Seçilen metin.
03 Kasım 2011, Perşembe
saat: 19:55



su berrak.. yürüdüğüm yolları ayna yapar.. yağdıkça yağmur, yolumun çatlakları,lekeleri görünüyor.sanki bu taş,gri zemin bir yanılsama ve üstündeki suyun altında koca bir dünya var.
gri gökyüzünü süsleyen kıvırcık bulutlar yukarı doğru hızla uzuyorlar, kısalıyorlar, daralıyorlar,genişliyorlar.öyle hızlı hareket ediyorlar ki sanki yerden beni de yukarı doğru içlerine çekiyorlar. gökyüzü sonsuzluk, ucu görünmeyen şeffaf bir yol. gökkuşağı griye ne çok yakışıyor. gökkuşağı varsa altında balıklar vardır mutlaka.balıkçı tekneleri törensel bir şekilde süzülüyorlar gökkuşağının altına doğru..grimavi denizin üzerine iğne gibi batan damlalar arasında kuşlar ve şu köşede duran karga. kurnaz karga, yine mi sen? mavi gözlü pamuk nine hikmet in bir batıl inancı var seninle ilgili,kışkışlıyor durmadan seni tellerden, çatılardan, yol kenarlarından, balkondan..uğursuzmuşsun. kap gaganla yerdeki balık leşini ve uç git buradan.
yaşlı bir amca geçiyor yanımdan bir adımı birkaç saniyede ancak atan. arkasında almış ekmek teknesini, çakmak,mendil.. bir sürü ıvır zıvır. ufak..balık tutan oltalı adamlara satılabilecek küçük nesneler.öyle yavaş ki benim hızım onu duran biri yapıyor sanki. sakinlik. sessizlik. yağmur bile ses çıkarmadan yağıyor. saçlarımı, karmaşık kafamın karmaşık sarmaşıklarını,yağmurla beslenecek olan saçlarımı,kapişonumla örtüyorum şimdilik, öndekiler yapışıyor kırmızı yanaklarıma, rüzgarın arada kendilerini dalgalandırmasına izin veriyorlar.

toprağa ulaşıyorum. yağmur ıslağı toprak kokuyor. içime çekiyorum denizin kokusunu çektiğim gibi. çimene basıyorum, toprağa basıyorum. kuşlar tepede, konuşa şakıya,gidiyorlar bir yerlere. gökyüzünün en sevdikleri yerinde, koca ağaçların çevresinde dört dönüyorlar yine. aynı yerde. hep aynı yerde. gözlerimle selamlıyorum. bir gülüş atıyorum göğe. yağmur herkesi kaçırmış. belki bir iki kapı önüne sıkışan bir iki insan, başka kimse yok. sonrası boş, kocaman bir sahil.. sakinlik. yağmur,deniz,gökkuşağı,balıkçı tekneleri..ıslanıyorum. fenere ulaşıyorum.

Görev tanımı a.
Seçilen metne göre şu soruları yanıtla:
(i) Pamuk nine hikmet'in gözleri ne renktir?
(ii) Yaşlı amcanın taşıdığı küçük nesneler kimlere satılabilecek türdendir?
(iii) Anlatıcı en sonunda nereye ulaşır?
Metin ile satırlar birbirinden bağımsızdır.

Verilen satırlar.
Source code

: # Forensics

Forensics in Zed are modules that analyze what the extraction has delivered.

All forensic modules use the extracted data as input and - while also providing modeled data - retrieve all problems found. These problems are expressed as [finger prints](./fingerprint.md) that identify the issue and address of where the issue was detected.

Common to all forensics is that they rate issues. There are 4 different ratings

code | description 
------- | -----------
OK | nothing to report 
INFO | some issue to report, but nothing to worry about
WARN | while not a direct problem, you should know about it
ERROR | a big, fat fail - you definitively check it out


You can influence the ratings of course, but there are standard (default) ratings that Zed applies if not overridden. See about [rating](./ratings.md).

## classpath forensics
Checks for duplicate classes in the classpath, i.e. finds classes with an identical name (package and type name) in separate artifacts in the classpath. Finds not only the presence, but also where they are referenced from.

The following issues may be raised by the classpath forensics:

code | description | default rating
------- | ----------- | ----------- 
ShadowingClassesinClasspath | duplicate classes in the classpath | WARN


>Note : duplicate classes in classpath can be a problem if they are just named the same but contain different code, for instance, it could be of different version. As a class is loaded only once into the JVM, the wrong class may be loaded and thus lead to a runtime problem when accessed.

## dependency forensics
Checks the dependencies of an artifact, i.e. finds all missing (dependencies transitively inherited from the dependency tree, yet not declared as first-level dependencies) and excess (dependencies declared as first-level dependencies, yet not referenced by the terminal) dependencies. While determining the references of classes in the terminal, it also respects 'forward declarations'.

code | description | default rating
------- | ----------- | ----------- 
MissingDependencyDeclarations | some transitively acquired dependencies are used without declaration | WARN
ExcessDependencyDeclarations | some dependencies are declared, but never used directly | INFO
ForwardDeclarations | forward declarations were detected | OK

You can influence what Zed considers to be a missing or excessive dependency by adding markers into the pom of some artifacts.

Görev tanımı b.
Satırlarda "## classpath forensics" içeren satırla başlayıp "ShadowingClassesinClasspath | duplicate" içeren satırla biten bölümü, "duplicate classes" ifadesini "repeated classes" ile değiştirerek yeniden yaz, başka hiçbir şeyi değiştirme.

Yanıt alanı a.
(i) Mavi.
(ii) Balık tutan oltalı adamlara.
(iii) Fenere.

Yanıt alanı b.
## classpath forensics
Checks for repeated classes in the classpath, i.e. finds classes with an identical name (package and type name) in separate artifacts in the classpath. Finds not only the presence, but also where they are referenced from.

The following issues may be raised by the classpath forensics:

code | description | default rating
------- | ----------- | ----------- 
ShadowingClassesinClasspath | repeated classes in the classpath | WARN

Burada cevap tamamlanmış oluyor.